What protections do directors of a target company have against a hostile approach?
In general, it shall be noted that the target company may not without the approval of the general meeting take any measures that are intended to impair the preconditions for the submission or implementation of a takeover offer. However, the target company is always permitted to look for a “white knight”. In a hostile context (i.e. where the offeror is not seeking the recommendation of the target company’s Board of Directors), the process typically involves a significant public angle and may accordingly involve actions by the Board of Directors that relate to public communications and may be of a defensive nature. Furthermore, if the target Board of directors ensures that the stock market is well informed of e.g. the company’s business, financial conditions, result of operations and prospects, on a continuous basis, it somewhat reduces the likelihood of a hostile approach.
Are there circumstances where a buyer may have to make a mandatory or compulsory offer for a target company?
With respect to publicly listed companies, where the holdings of a shareholder (either alone or together with a close related party), as a consequence of a purchase of shares, reaches 30 per cent of the total voting rights in a publicly listed company, the shareholder is obliged to launch a mandatory offer to acquire the remaining securities in the company. However, the obligation to launch a mandatory offer is not triggered if the threshold has been exceeded as a result of a voluntary offer made for all shares and securities in the company. Further, a shareholder who becomes subject to the requirement to launch a mandatory offer may apply for a dispensation from the Swedish Securities Council. Such dispensation may be approved if there are specific reasons (e.g. dispensation has been approved in several cases where the threshold has been exceeded as a result of a subscription of shares in a rights issue). A dispensation by the Swedish Securities Council may be made subject to conditions.
If an acquirer does not obtain full control of a target company, what rights do minority shareholders enjoy?
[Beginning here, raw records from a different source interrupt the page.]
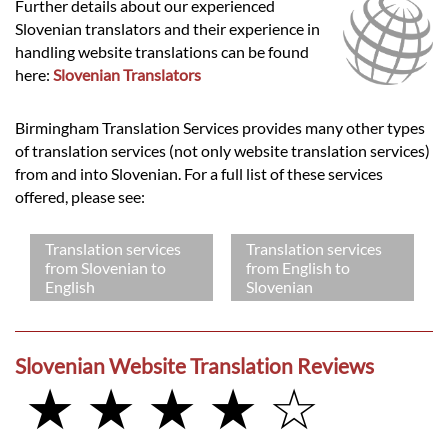
Further details about our experienced
Slovenian translators and their experience in
handling website translations can be found
here:
Slovenian Translators
Birmingham Translation Services provides many other types
of translation services (not only website translation services)
from and into Slovenian. For a full list of these services
offered, please see:
Translation services
Translation services
from Slovenian to
from English to
English
Slovenian
Slovenian Website Translation Reviews
★ ★ ★ ★ ☆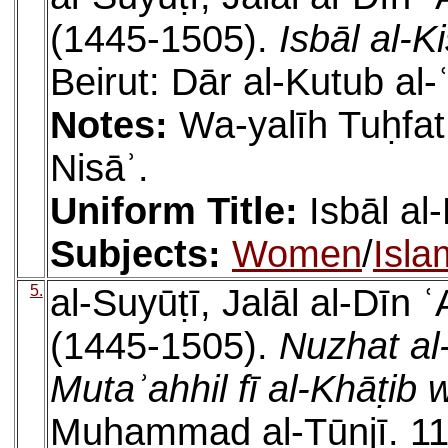
(1445-1505).
Isbāl al-K
Beirut: Dār al-Kutub al-
Notes:
Wa-yalīh Tuḥfat 
Nisāʾ.
Uniform Title:
Isbāl al
Subjects:
Women
/
Isla
5.
al-Suyūṭī, Jalāl al-Dīn
(1445-1505).
Nuzhat al
Mutaʾahhil fī al-Khāṭib
Muḥammad al-Tūnjī. 112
The Swedish Companies Act entails several minority rights that depend on the minority shareholders’ ownership percentage in the company. Such rights include, inter alia, a right for the holders of ten per cent or more of all shares in the company, or one-third of the shares that are represented at the relevant shareholders’ meeting, to require a special audit. Further, holders of ten per cent or more of all shares in the company may e.g. require an extraordinary general meeting of shareholders to be convened, or a minimum dividend to be distributed (such dividend being equal to 50 per cent of the remaining profit for the year pursuant to the adopted balance sheet following certain deductions; however not in excess of five per cent of the company’s shareholders’ equity).
In addition to the aforementioned, there exists a general principle of equality and equal treatment entailing that all shareholders shall be treated equally and the general meeting may not adopt resolutions, nor may the Board of Directors or any other representative of the company perform legal acts or any other measures, which are likely to provide an undue advantage to a shareholder or another person to the disadvantage of the company or another shareholder.
Is a mechanism available to compulsorily acquire minority stakes?
The Swedish Companies Act provides for a squeeze-out mechanism including both a right for the minority owners to sell and the majority owner to purchase minority shares in a company in case one shareholder’s ownership exceeds 90 per cent of the shares in the company.